Every array storage salesperson dreams of walking into Google and securing a large storage order. There are some similarities between Google's storage approach and XIV. Both use commodity servers with storage directly attached. Can it happen this time?
The dream will not be fulfilled with IBM's NEXTRA as it is today. To look at the reasons is instructive; it tells us what is missing from NEXTRA and other clustered services to allow them to compete with Google in Web 2.0.
Google File System (GFS) is embedded with the storage system. The storage services offered included many of those found in NEXTRA, including "chunking" data, self healing and using industry standard components. Two of the many GFS additional features illustrate the gap that remains:
- GFS manages the optimization of keeping data physically as close as possible to consumers by managing the placement of data in the network. This minimizes bandwidth and more importantly improves user response time and "user experience;"
- GFS always appends data (never overwrites). This simplifies "locking" on chunks, retrieving data versions and achieving consistency of data in the event of a storage failure.

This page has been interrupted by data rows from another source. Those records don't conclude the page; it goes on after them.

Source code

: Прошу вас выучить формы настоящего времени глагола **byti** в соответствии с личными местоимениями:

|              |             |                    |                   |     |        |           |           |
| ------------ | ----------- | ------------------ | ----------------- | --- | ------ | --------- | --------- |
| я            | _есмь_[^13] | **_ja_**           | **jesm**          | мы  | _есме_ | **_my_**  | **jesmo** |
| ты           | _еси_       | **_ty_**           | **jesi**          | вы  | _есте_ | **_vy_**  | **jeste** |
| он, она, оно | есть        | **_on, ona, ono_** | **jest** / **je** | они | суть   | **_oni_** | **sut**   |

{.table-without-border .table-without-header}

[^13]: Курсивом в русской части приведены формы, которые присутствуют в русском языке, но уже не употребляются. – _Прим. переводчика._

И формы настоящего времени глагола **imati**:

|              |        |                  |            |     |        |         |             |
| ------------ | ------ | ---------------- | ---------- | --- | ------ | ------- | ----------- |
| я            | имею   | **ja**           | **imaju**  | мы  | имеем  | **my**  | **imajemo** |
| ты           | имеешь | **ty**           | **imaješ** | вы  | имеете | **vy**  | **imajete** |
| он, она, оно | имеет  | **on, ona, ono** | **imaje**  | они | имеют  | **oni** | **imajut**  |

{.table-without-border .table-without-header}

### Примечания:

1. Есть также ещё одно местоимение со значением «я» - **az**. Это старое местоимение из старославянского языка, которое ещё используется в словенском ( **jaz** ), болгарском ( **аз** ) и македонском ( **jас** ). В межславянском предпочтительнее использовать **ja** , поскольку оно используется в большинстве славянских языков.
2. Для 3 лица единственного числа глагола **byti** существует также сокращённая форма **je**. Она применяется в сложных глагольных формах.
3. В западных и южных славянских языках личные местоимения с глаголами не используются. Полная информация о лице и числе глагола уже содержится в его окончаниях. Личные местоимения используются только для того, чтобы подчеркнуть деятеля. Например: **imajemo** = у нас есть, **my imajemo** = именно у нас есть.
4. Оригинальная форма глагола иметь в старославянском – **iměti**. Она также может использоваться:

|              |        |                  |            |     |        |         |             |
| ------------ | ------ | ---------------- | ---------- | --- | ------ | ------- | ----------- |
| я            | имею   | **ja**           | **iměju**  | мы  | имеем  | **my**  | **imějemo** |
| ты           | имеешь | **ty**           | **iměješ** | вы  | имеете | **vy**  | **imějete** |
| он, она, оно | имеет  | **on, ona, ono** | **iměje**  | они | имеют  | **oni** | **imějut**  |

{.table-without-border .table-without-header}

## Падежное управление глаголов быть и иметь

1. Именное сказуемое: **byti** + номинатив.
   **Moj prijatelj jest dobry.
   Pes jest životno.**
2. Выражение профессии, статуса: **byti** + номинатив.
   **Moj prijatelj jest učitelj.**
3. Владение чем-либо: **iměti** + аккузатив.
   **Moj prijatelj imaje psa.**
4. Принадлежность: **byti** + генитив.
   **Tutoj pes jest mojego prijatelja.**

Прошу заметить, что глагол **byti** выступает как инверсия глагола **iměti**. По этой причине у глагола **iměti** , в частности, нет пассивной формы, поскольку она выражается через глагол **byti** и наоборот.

IBM will need to add a file system to XIV to allow it to compete in the Web 2.0 arena. For Google to be interested, it would have to offer additional functionality to GFS that would make it worthwhile migrating from GFS. Probably the only way that will happen is a joint agreement between IBM and Google to put GFS on XIV. It is difficult to see the motivation that would drive such a deal, but stranger things have happened.
Action Item: IBM will need significant enhancement to XIV to allow it to compete in the Web 2.0 space. Trying to make one storage solution fit every requirement is unlikely to succeed. Users should sit back and wait and see where IBM decides to focus development effort with XIV. Large enterprise tier 2 storage would seem the obvious starting point.